* [What you should do]
When you reach the line containing "Are Redefining Grocery" in the records below, set it down exactly, together with every later line through the end, but not the pictures.

Dataset records Block Start

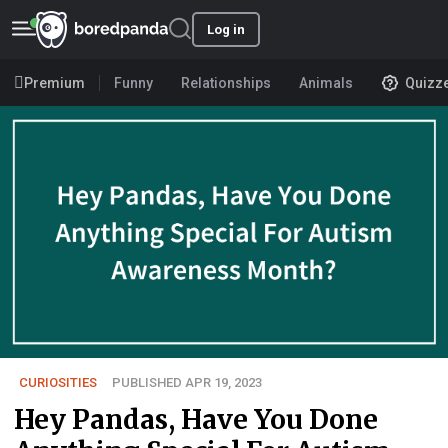
Log in
Premium
Funny
Relationships
Animals
Quizz
CURIOSITIES
PUBLISHED APR 19, 2023
Hey Pandas, Have You Done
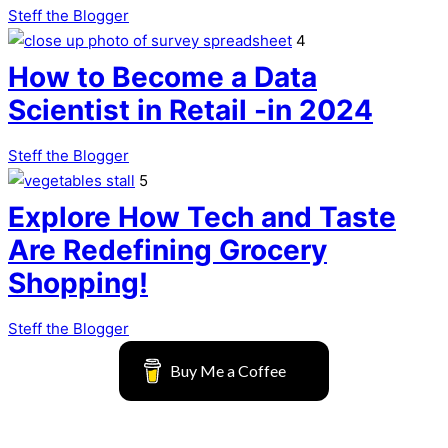
Steff the Blogger
4
How to Become a Data
Scientist in Retail -in 2024
Steff the Blogger
5
Explore How Tech and Taste
Are Redefining Grocery
Shopping!
Steff the Blogger
Buy Me a Coffee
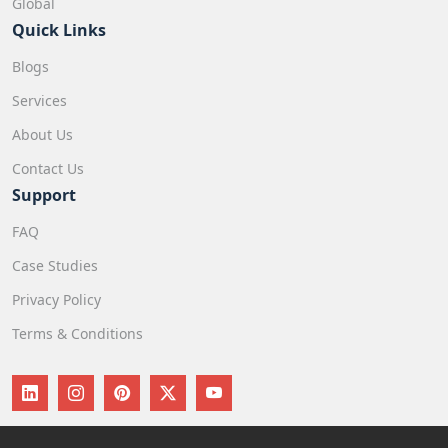
Global
Quick Links
Blogs
Services
About Us
Contact Us
Support
FAQ
Case Studies
Privacy Policy
Terms & Conditions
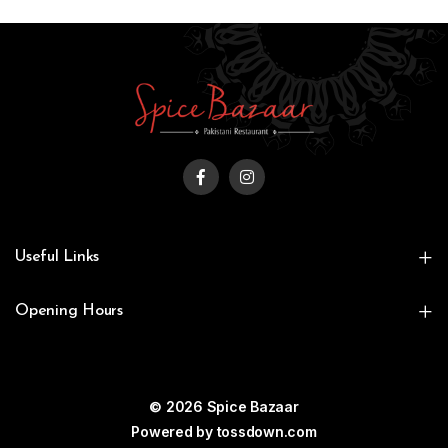
Useful Links
Opening Hours
© 2026 Spice Bazaar
Powered by
tossdown.com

Dataset records Block End

* [Result of the task]
Are Redefining Grocery
Shopping!
Steff the Blogger
Buy Me a Coffee
Global
Quick Links
Blogs
Services
About Us
Contact Us
Support
FAQ
Case Studies
Privacy Policy
Terms & Conditions
Useful Links
Opening Hours
© 2026 Spice Bazaar
Powered by
tossdown.com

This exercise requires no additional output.